[Records excerpted from a collection]
>>>>

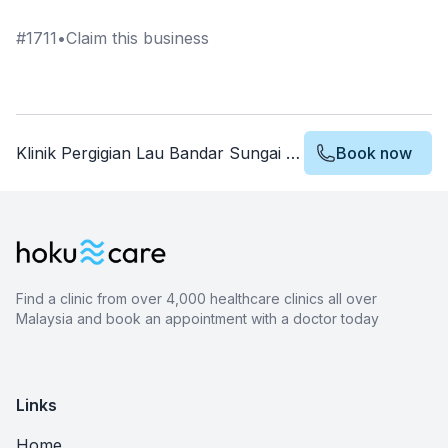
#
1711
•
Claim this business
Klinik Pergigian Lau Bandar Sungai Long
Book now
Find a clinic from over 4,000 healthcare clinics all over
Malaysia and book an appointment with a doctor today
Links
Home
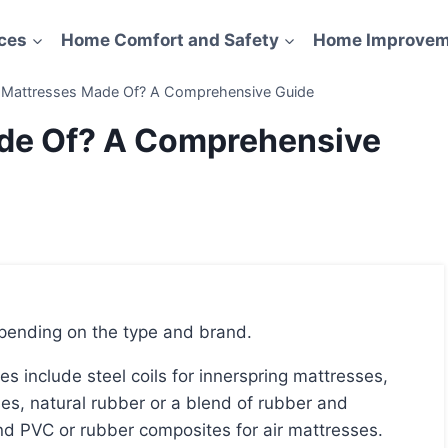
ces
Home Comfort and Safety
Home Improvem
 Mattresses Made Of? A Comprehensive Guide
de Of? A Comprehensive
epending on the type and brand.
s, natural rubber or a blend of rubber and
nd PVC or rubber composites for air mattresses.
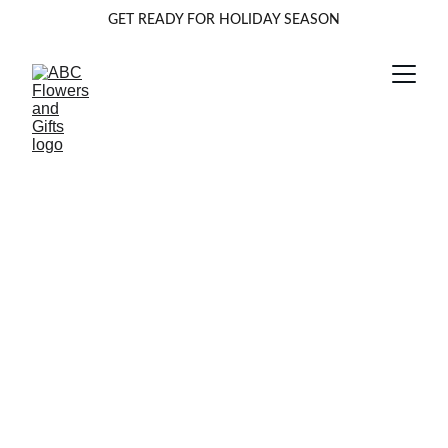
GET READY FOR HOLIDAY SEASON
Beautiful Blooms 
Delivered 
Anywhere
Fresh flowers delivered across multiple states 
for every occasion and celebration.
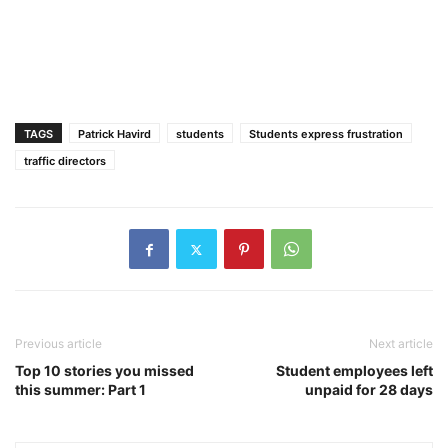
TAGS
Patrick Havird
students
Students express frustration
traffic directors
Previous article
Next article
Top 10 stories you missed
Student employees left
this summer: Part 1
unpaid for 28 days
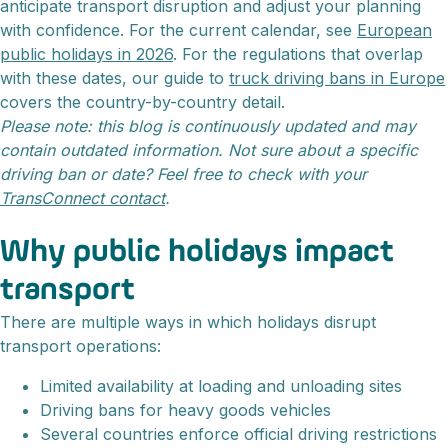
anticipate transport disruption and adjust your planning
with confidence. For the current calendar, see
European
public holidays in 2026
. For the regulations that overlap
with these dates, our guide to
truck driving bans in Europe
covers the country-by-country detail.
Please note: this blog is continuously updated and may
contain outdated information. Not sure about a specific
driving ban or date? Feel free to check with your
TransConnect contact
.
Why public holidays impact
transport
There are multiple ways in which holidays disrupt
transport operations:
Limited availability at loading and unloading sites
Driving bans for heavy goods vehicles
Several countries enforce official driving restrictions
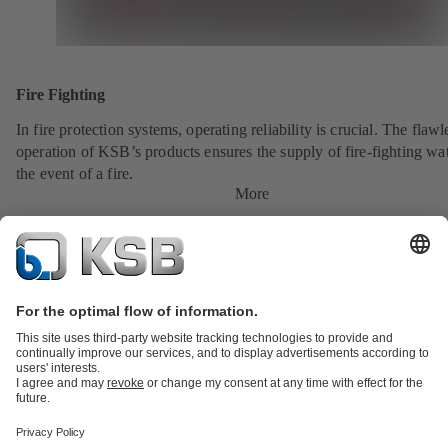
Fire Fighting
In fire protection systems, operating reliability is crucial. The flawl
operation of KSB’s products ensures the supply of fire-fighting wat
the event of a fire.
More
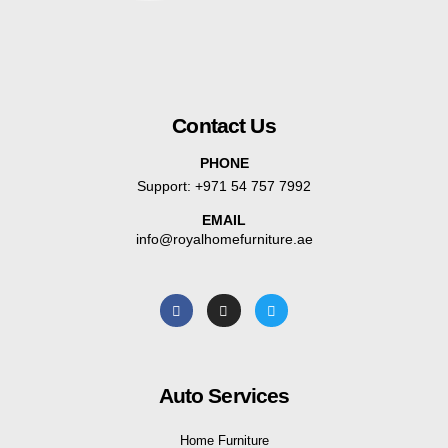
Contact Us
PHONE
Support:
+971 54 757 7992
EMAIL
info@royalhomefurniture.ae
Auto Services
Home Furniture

<<<<

Problem description:
All that is wanted is the lines above between the one containing "TransConnect contact" and the one containing "In fire protection", inclusive, restated word for word, with pictures omitted.

Exercise answer:
TransConnect contact
.
Why public holidays impact
transport
There are multiple ways in which holidays disrupt
transport operations:
Limited availability at loading and unloading sites
Driving bans for heavy goods vehicles
Several countries enforce official driving restrictions
Fire Fighting
In fire protection systems, operating reliability is crucial. The flawl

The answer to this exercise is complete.